Aftermath Finance veröffentlicht eine vollständige Liste der Wallets, die von der 1,1-Millionen-Dollar-Exploit-Aktion von Sui Perps betroffen waren. Schadensersatzansprüche werden am Montag eröffnet, einige Salden stimmen jedoch möglicherweise nicht überein.
Ein Google Sheet, Öffentlich geteilt von @AftermathFi auf X, listet alle Wallets auf, die bei dem Exploit vom 29. April erfasst wurden, der etwa 1,1 Millionen US-Dollar aus dem Perpetuals-Produkt des Protokolls auf Sui abgezogen hat.
Schadensersatzansprüche werden erst am Montag eröffnet. Das Team möchte, dass Benutzer ihre Zeile vorher überprüfen.
Die Zeile, die möglicherweise nicht mit dem übereinstimmt, was Sie verloren haben
„Einige Salden müssen möglicherweise aufgrund von Abhebungen während des unterbesicherten Fensters abgeglichen werden.“ Nachwirkungen veröffentlicht auf X. Jeder, dessen Betrag nicht stimmt, wird gebeten, ein Discord-Ticket zu eröffnen oder dem Team direkt eine DM mit seinen Transaktionsdaten zu schicken.

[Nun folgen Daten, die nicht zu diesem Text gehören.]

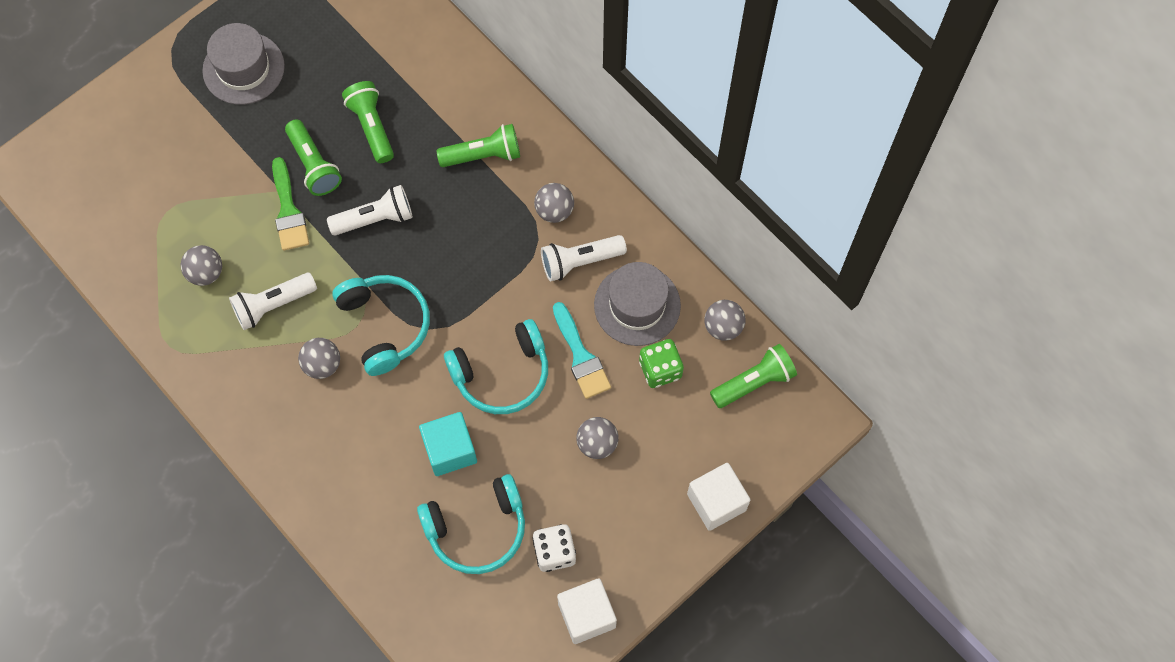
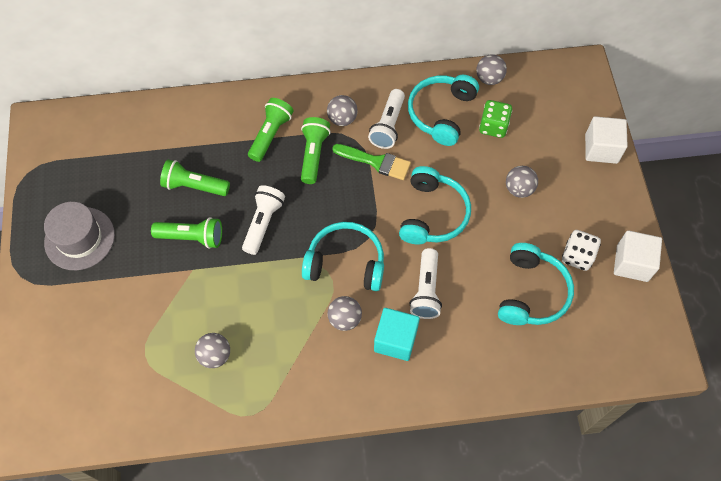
camera: 55 degrees left, 5 degrees down
(273, 305) = (275, 325): white flashlight -> white flashlight (426, 290)
(288, 210) = (212, 273): green brush -> green brush (376, 162)
(450, 450) = (464, 276): turquoise cube -> turquoise cube (395, 340)
(581, 356) = (453, 163): turquoise brush -> none
(637, 305) = (441, 113): grey hat -> turquoise headphones
(754, 382) = (536, 84): green flashlight -> green flashlight (313, 155)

Das betroffene Kontoblatt ist unter verfügbar Vollständiger Google Sheets-Linkvom Team veröffentlicht. Nicht jede Nummer wird sauber sein.
Eines kann jetzt allerdings passieren: ungenutzte Sicherheiten. In einem separater Beitrag zu X, @AftermathFi bestätigte, dass Benutzer mit Sicherheiten auf Konten diese bereits abheben können, ohne auf Montag warten zu müssen.

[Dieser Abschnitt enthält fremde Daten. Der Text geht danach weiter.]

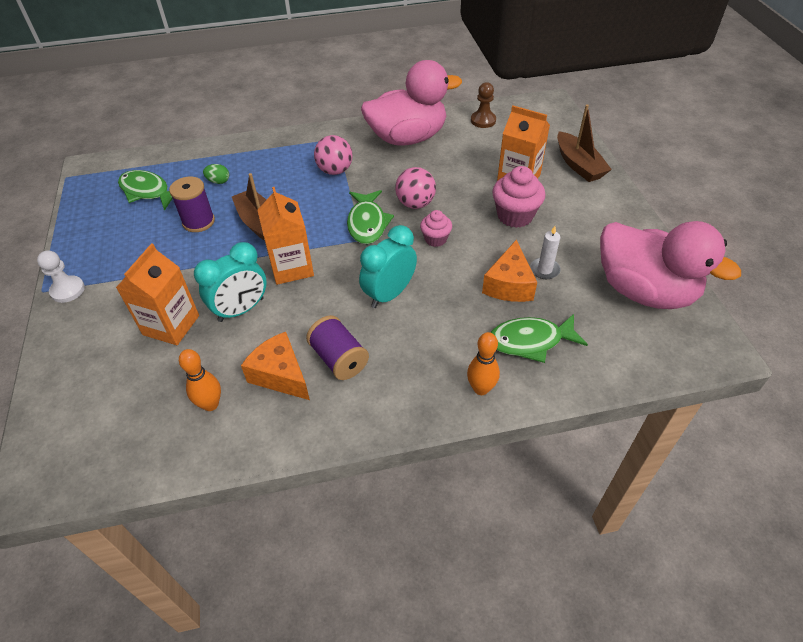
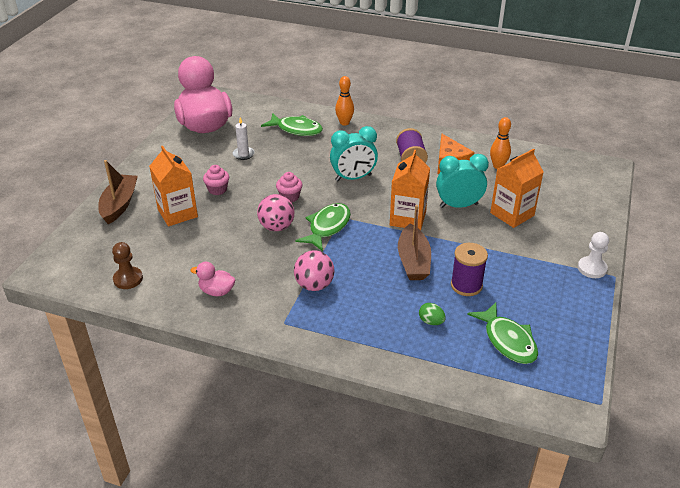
camera: 150 degrees left, 10 degrees down
(407, 138) = (216, 291): pink duck -> pink duck, size x0.41
(509, 285) = (274, 155): orange cheese -> none
(515, 216) = (217, 190): pink cupcake -> pink cupcake, size x0.60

Wie in weniger als 40 Minuten 1,1 Millionen US-Dollar übrig blieben
Der Verstoß selbst spielte sich schnell ab. Als zuvor berichtet, der Angreifer erschien erstmals am 28. April mit 405 SUI. Bis zum nächsten Morgen waren über einen SOR-Swap rund 278 USDC an Startsicherheiten zusammengetragen worden.
Was dann kam, war systematisch. Entsprechend Die vollständige Obduktion von Aftermath auf XAm 29. April folgten zwischen 08:55 und 09:31 UTC siebzehn Entleerungsversuche. Elf landeten. Sechs nicht.

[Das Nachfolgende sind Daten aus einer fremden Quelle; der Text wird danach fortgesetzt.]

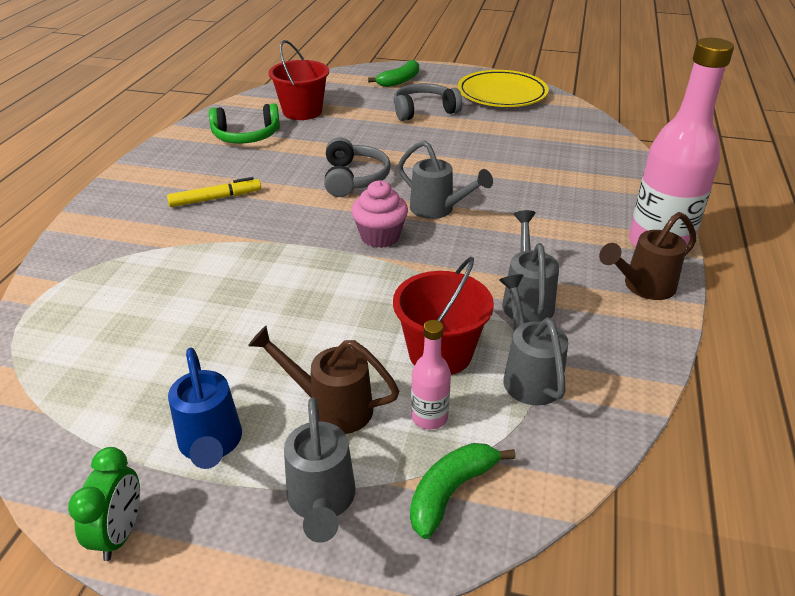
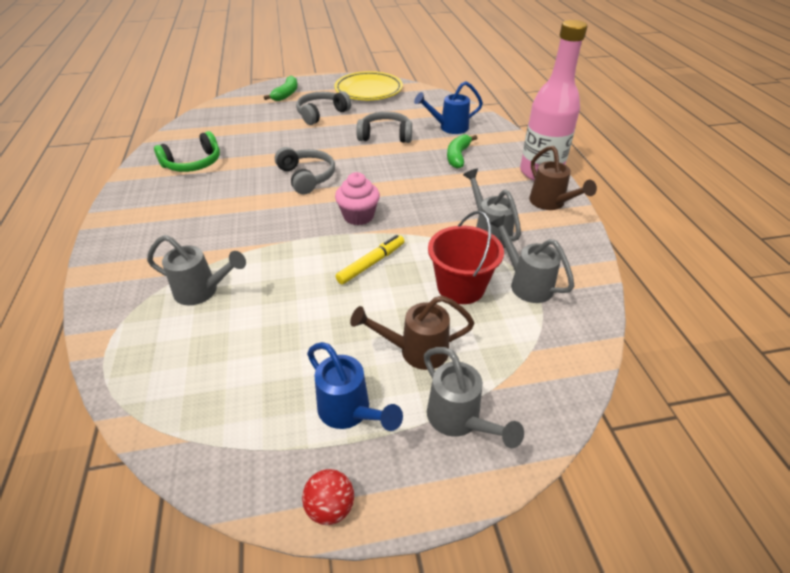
camera: 25 degrees left, 5 degrees up
(120, 533) = (330, 507): green clock -> red ball
(215, 198) = (205, 220): yellow marker -> yellow marker (371, 263)
(302, 111) = (226, 133): red bucket -> none
(429, 417) = (486, 334): pink bottle -> none
(438, 210) = (385, 185): grey watering can -> grey watering can (203, 291)
(450, 492) = (535, 378): green banana -> green banana (458, 156)
(482, 152) = (385, 136): none -> grey headphones
(572, 159) = (449, 128): none -> blue watering can
(642, 287) = (551, 204): brown watering can -> brown watering can turned 60 degrees counterclockwise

Die Ursache war ein vorzeichenbehafteter Ganzzahlfehler in der Abrechnungslogik des Integrators. Ein Angreifer könnte sich als sein eigener Integrator registrieren, eine negative Abnehmergebühr von 100.000 festlegen und synthetische Sicherheiten als echte USDC abheben. Bei jeder der 11 erfolgreichen Transaktionen handelte es sich um eine einzelne PTB, die zwei Konten eröffnete, einen Marktauftrag gegen einen echten Kontrahenten ausführte und sich dann zurückzog.
Die Sicherheitslücke wurde am 29. August 2025 bekannt gegeben. @osec_io hat die Änderungen im November geprüft. Das Problem wurde übersehen.
Nach dem Abfluss floss der Erlös über neue Einweg-Geldbörsen. Laut @AftermathFis Obduktion gingen etwa 250.000 USDC an Binance, etwa 400.000 USDC an KuCoin, etwa 150.000 USD an SUI an HTX und etwa 150.000 USDC an HitBTC, alles innerhalb von etwa 80 Minuten. Suis Sicherheitsbedenken nehmen zuüber mehrere Protokolle hinweg in den letzten Wochen.
KI-Tools, ein zweites Audit und was als nächstes kommt
Das Team startet AFperps nicht sofort neu. Eine weitere Prüfung sei bei einer separaten Firma im Gange, sagte @AftermathFi. Das Team räumte direkt ein, dass eine manuelle Überprüfung „im Jahr 2026 unzureichend ist“.
Diese Formulierung ist üblich geworden. Aftermath stellte fest, dass es sich allein in dieser Woche um eines von fast einem Dutzend Protokollen handelte, die von Exploits betroffen waren. Die Reaktion umfasst nun größere Investitionen in KI-Sicherheitsworkflows, obwohl keine Einzelheiten zu den Tools bekannt gegeben wurden.
Blockaid, ZeroShadow, OtterSec, die Sui Foundation und Mysten Labs erhielten alle Anerkennung für ihre schnelle Reaktion. Das umfassendere Protokoll, einschließlich AfSui, Pools, Farmen, Aggregator und SOR, blieb durchgehend unberührt.
Montag ist weiterhin der Anspruchstermin. Das Team fordert bis dahin eine Versöhnung der Reihen.